In Northern Ireland, atop Binegenagh Mountain and overlooking Lough Foyle, there sat a statue of the sea god Manannán mac Lir (below). The statue, created by artist John Darren Sutton (some of whose work can also be seen in HBO’s Game of Thrones), was one of several sculptures to be found along the Limavady Sculpture Trail. The trail was designed with visitors in mind, as a way of sharing and commemorating the area’s “most notable myths and legends.”
I say the statue of Manannán mac Lir “sat,” in the past tense, because, some time prior to Wednesday morning of last week, it was cut from its base and removed.

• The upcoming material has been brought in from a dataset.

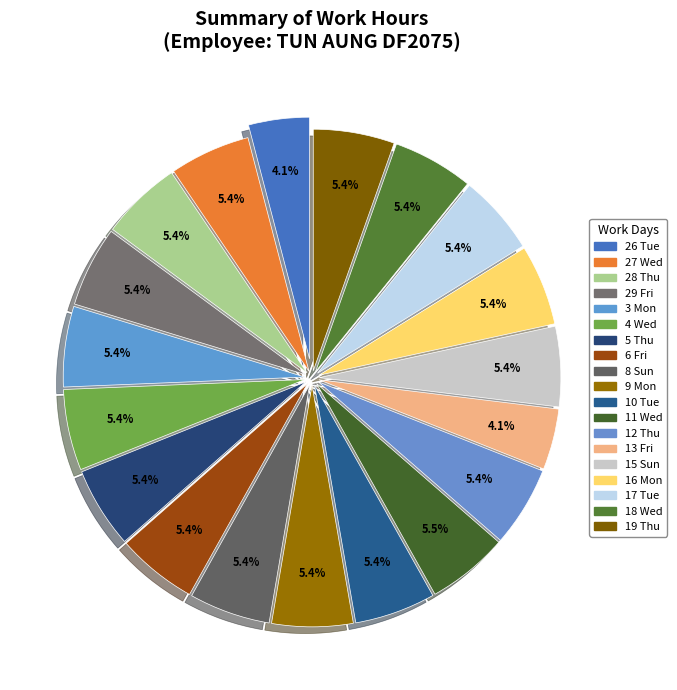

What is the smallest slice in the pie chart?

26 Tue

The BBC quotes Sutton as saying the statue’s removal would have required hours of work even from multiple people:
“I made it out of clay first and then a silicone mould, before I cast it. It took me months and months to make and five or six men to carry it up there and install it.“It was very heavy and would have taken a long time to remove.”
What motivated such herculean efforts? If the thieves’ calling card is anything to go by, it might have been a detestation of perceived idol worship:
People in the Limavady area tell of the presence of a sea god in Lough Foyle, County Londonderry, and the widespread practice of making offerings to deities in Celtic times.
Those who made off with the sea god left a wooden cross with the words ‘You shall have no other gods before me’ in its place.
Until those responsible are apprehended and questioned, it’s impossible to know if the statue was actually removed for religious reasons, or if the cross was simply placed there to misdirect attention from the thieves. All the same, the amount of commitment necessary to pull this peculiar heist off seems to indicate something more than petty vandalism as the cause.